** Opening Listed records block **

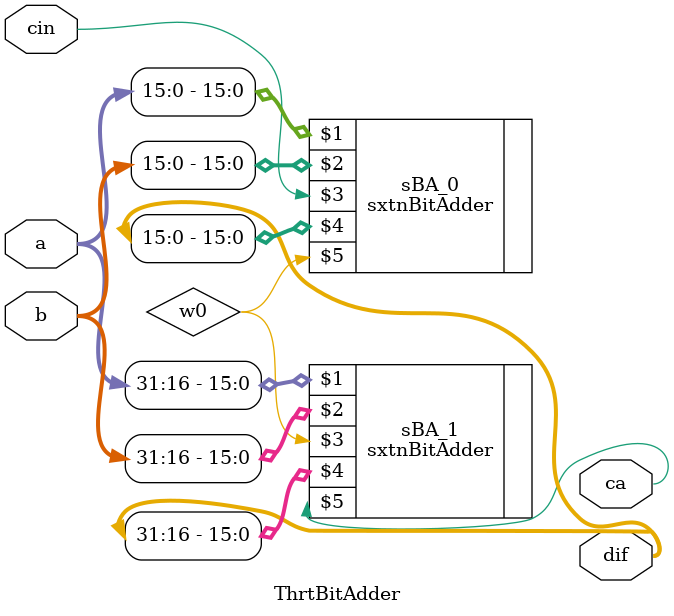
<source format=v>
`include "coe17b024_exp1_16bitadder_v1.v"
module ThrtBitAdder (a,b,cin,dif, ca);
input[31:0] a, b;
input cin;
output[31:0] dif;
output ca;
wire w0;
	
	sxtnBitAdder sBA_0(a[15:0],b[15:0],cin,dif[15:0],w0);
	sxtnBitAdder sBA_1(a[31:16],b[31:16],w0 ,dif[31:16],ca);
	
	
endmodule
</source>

** Closing Listed records block **
** Opening Listed records block **

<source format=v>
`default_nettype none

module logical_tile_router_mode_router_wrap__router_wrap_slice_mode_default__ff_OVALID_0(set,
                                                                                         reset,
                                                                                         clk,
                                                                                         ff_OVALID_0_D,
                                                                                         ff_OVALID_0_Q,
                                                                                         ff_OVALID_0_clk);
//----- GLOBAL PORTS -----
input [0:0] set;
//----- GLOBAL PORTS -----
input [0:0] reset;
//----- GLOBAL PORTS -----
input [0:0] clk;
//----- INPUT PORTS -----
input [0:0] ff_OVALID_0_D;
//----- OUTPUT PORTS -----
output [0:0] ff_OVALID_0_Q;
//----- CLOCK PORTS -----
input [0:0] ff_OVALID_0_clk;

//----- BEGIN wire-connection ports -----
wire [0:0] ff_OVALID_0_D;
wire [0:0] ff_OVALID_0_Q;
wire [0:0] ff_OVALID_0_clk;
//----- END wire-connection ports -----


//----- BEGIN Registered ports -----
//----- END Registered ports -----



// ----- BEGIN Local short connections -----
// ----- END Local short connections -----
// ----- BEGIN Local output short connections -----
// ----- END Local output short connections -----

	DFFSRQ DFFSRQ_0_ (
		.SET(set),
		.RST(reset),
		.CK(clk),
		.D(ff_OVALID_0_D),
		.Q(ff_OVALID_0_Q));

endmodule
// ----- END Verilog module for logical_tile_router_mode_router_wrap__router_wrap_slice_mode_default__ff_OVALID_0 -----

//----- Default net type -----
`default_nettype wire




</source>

** Closing Listed records block **

_Problem details_. Copy the lines above exactly, beginning at the line that has "BEGIN wire-connection ports" and stopping after the line that has "END Registered ports", and omit the rest.

_Result_.
//----- BEGIN wire-connection ports -----
wire [0:0] ff_OVALID_0_D;
wire [0:0] ff_OVALID_0_Q;
wire [0:0] ff_OVALID_0_clk;
//----- END wire-connection ports -----


//----- BEGIN Registered ports -----
//----- END Registered ports -----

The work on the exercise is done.